Il me semble que durant toute la scolarité doit se développer une éducation des choix, pas uniquement de choix d'orientation (surtout chez les plus jeunes) mais nous avons tous souvent des choix à faire et les choix de scolarité, de métier,... ne sont pas les seuls. Cette éducation des choix est un apprentissage de la liberté et de la prise en compte des réalités intérieures et extérieures, un instrument de connaissance de soi et du monde, et essentielle dans la formation du citoyen.
A un moment donné, différent pour chacun, survient le premier choix d'orientation.
Que l'orientation ne soit pas une nécessité due à l'échec scolaire et ne soit plus vécue comme une sanction, cela me semble extrèmement important.

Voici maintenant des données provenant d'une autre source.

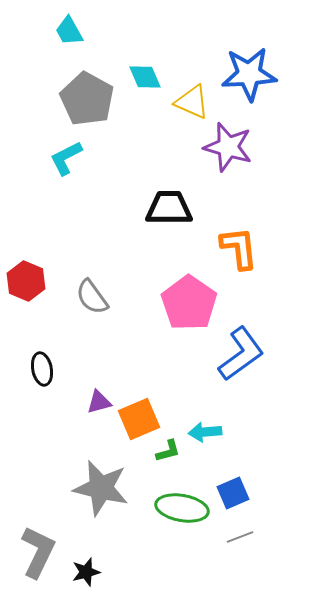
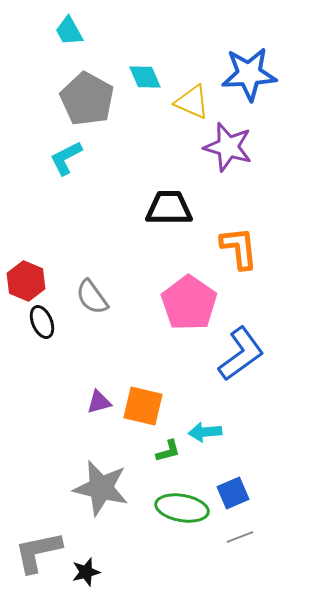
black ellipse: moved 47 px up; rotated 12 degrees counterclockwise
orange square: moved 4 px right, 13 px up; rotated 36 degrees clockwise
gray L-shape: rotated 128 degrees counterclockwise
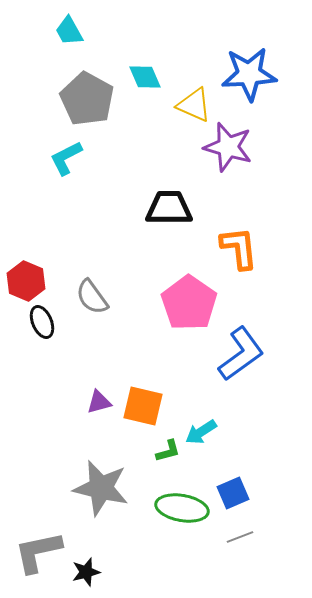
yellow triangle: moved 2 px right, 3 px down
cyan arrow: moved 4 px left; rotated 28 degrees counterclockwise
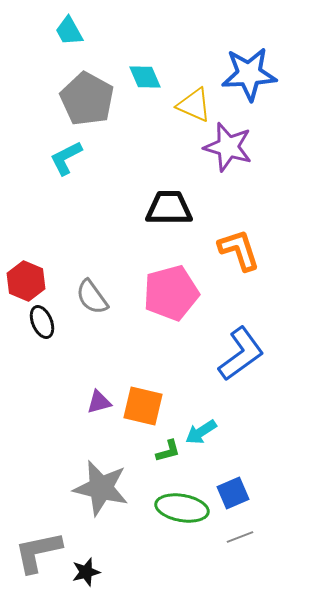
orange L-shape: moved 2 px down; rotated 12 degrees counterclockwise
pink pentagon: moved 18 px left, 10 px up; rotated 22 degrees clockwise
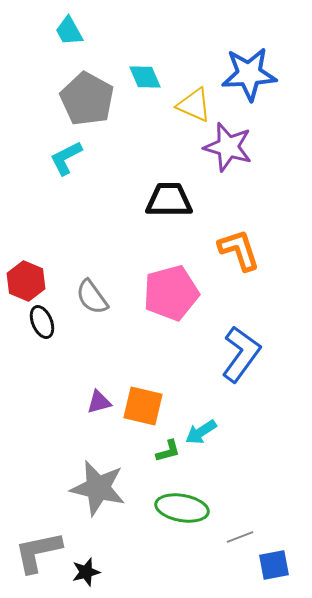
black trapezoid: moved 8 px up
blue L-shape: rotated 18 degrees counterclockwise
gray star: moved 3 px left
blue square: moved 41 px right, 72 px down; rotated 12 degrees clockwise
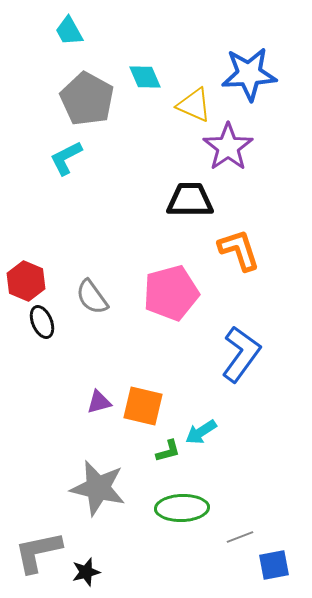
purple star: rotated 21 degrees clockwise
black trapezoid: moved 21 px right
green ellipse: rotated 12 degrees counterclockwise
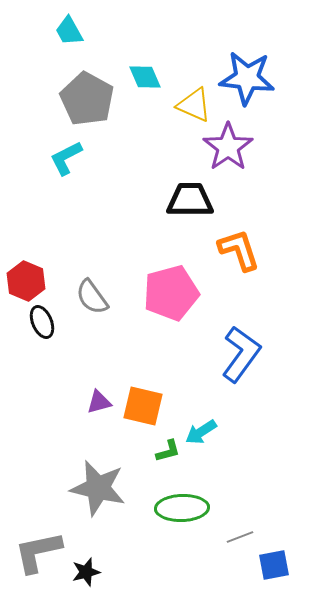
blue star: moved 2 px left, 4 px down; rotated 10 degrees clockwise
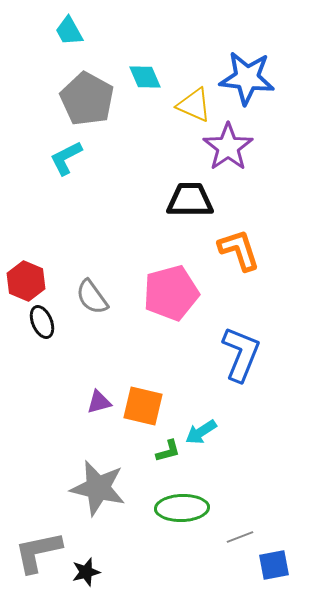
blue L-shape: rotated 14 degrees counterclockwise
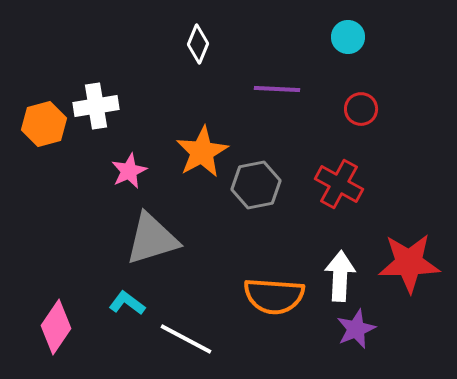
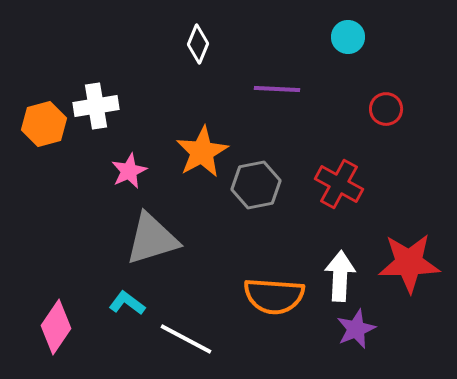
red circle: moved 25 px right
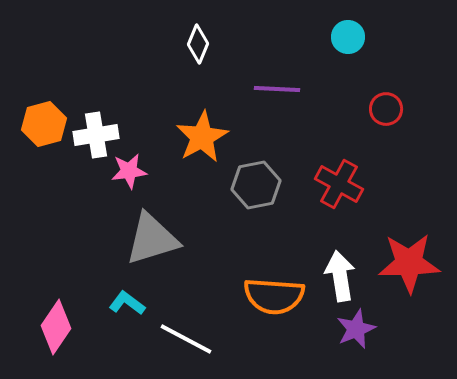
white cross: moved 29 px down
orange star: moved 15 px up
pink star: rotated 18 degrees clockwise
white arrow: rotated 12 degrees counterclockwise
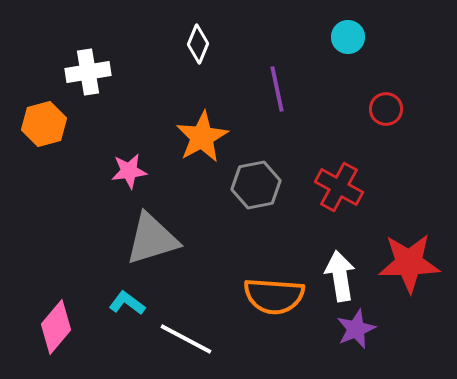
purple line: rotated 75 degrees clockwise
white cross: moved 8 px left, 63 px up
red cross: moved 3 px down
pink diamond: rotated 6 degrees clockwise
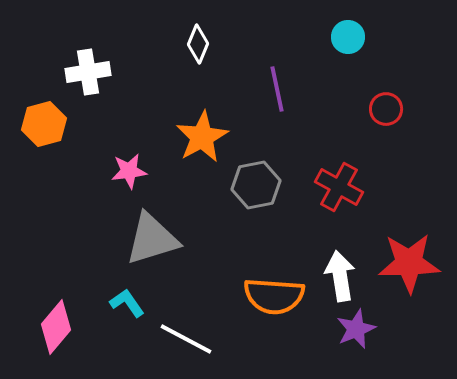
cyan L-shape: rotated 18 degrees clockwise
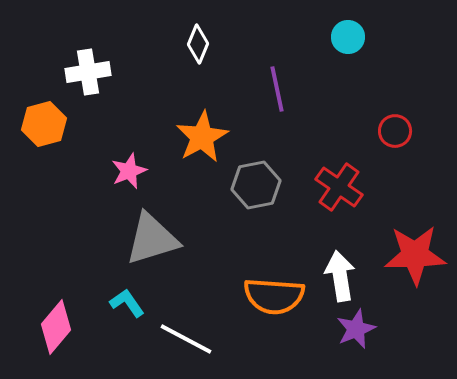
red circle: moved 9 px right, 22 px down
pink star: rotated 15 degrees counterclockwise
red cross: rotated 6 degrees clockwise
red star: moved 6 px right, 8 px up
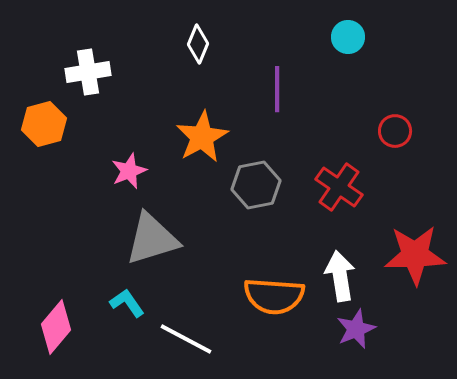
purple line: rotated 12 degrees clockwise
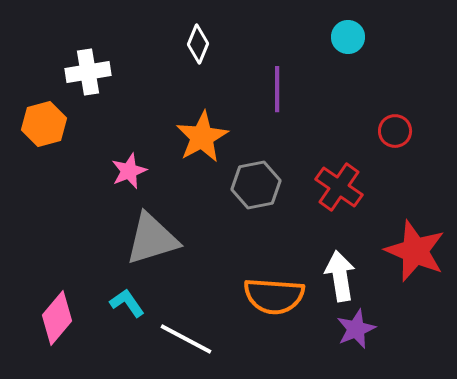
red star: moved 4 px up; rotated 24 degrees clockwise
pink diamond: moved 1 px right, 9 px up
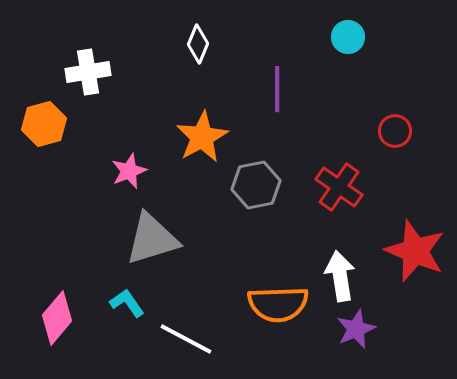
orange semicircle: moved 4 px right, 8 px down; rotated 6 degrees counterclockwise
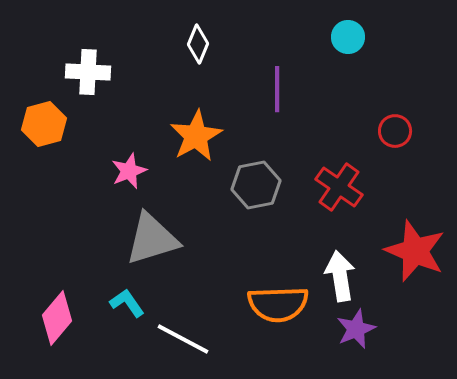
white cross: rotated 12 degrees clockwise
orange star: moved 6 px left, 1 px up
white line: moved 3 px left
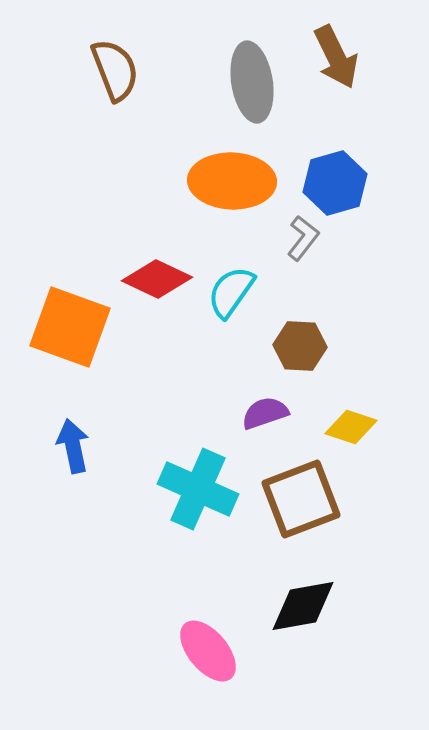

Ce choix d'orientation est toujours un processus, que la finalité à + ou - court terme soit l'emploi ou non. C'est en tout cas comme çà que nous concevons notre travail, avec les jeunes comme avec les adultes. Il engage toute la personne avec son présent, son histoire, ses désirs, et ce processus est rarement rectiligne.
On pourrait beaucoup développer tout çà...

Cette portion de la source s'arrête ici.